Still, with the earnings season almost half way through, more than 80 percent of S&P 500 companies have posted profit that beat projections, while almost 60 percent topped sales estimates. Analysts have eased their expectations for a drop in second-quarter net income to 3.2 percent.

Technology has been one of the brighter spots in second quarter earnings. From Google parent Alphabet to Apple Inc., quarterly results boosted companies in the S&P 500 to their best earnings period performance in 16 years. They capped the month with the biggest rally out of the S&P 500’s 10 sector groups.

Seven of the industries rose in July, with raw-material and health-care companies advancing at least 4.7 percent. Freeport-McMoRan Inc. added 16 percent amid signs the company was making progress to get its balance sheet in order. Drugmaker Biogen Inc. surged 19 percent after beating earnings estimates and announcing the departure of it’s chief executive.

Energy had the worst performance, falling 2 percent as crude fell to the precipice of a bear market from its June high.
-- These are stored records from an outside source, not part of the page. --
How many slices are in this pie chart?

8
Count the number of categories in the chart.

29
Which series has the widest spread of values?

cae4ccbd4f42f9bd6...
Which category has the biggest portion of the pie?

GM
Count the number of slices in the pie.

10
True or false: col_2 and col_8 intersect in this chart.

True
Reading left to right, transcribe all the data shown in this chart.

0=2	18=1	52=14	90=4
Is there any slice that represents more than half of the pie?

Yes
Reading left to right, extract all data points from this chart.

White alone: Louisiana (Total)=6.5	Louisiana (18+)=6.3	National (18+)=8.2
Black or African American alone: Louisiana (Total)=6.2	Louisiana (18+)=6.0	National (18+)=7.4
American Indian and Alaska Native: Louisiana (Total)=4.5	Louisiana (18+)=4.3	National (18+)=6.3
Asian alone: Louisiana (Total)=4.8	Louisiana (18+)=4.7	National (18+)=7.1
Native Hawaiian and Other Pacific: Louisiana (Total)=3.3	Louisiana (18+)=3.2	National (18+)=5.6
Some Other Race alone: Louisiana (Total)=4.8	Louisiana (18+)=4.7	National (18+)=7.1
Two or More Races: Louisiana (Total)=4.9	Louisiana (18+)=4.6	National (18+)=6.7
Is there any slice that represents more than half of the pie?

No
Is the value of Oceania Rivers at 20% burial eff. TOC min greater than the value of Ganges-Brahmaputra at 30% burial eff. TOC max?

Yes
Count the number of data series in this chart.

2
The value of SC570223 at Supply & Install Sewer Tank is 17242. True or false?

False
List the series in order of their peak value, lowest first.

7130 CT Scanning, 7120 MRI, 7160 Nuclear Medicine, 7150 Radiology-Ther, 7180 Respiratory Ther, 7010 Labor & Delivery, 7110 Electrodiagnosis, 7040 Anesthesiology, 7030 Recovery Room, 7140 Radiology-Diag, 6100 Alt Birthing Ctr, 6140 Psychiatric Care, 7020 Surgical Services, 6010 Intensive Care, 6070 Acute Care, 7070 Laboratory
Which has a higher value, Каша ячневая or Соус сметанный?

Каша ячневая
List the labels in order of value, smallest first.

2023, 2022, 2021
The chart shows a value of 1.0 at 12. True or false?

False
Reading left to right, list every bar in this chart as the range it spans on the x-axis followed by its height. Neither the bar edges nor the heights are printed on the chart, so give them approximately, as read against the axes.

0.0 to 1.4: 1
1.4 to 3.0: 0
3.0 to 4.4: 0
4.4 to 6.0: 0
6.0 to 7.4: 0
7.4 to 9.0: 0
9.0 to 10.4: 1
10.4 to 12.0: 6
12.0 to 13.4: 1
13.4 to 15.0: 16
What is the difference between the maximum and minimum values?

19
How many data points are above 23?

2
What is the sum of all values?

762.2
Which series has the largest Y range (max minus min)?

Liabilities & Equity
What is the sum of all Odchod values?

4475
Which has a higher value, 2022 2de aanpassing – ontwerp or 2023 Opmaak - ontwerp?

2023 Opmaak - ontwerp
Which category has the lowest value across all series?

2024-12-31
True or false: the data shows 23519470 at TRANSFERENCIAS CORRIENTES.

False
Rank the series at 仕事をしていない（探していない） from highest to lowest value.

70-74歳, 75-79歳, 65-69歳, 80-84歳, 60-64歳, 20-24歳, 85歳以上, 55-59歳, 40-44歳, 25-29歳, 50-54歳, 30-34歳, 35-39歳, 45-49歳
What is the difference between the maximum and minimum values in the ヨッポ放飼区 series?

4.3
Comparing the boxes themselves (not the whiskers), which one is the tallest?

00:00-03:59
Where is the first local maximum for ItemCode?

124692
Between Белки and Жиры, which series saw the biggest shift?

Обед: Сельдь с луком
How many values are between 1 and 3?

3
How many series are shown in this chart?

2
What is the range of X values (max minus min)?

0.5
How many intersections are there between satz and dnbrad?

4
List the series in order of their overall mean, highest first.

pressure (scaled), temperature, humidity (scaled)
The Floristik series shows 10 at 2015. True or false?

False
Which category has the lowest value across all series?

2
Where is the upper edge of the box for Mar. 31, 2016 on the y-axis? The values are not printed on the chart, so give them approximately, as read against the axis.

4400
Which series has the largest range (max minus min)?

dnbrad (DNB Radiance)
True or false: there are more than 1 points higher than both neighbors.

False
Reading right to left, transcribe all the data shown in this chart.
“It’s been a tale of two halves this month, with the first half being influenced by Brexit and international events, while the second half has been running on earnings,” said John Carey, a Boston-based fund manager at Pioneer Investment Management Inc., which oversees about $230 billion. “The earnings haven’t been too impressive, but it has helped to reassure investors that the economy is for the most part OK.”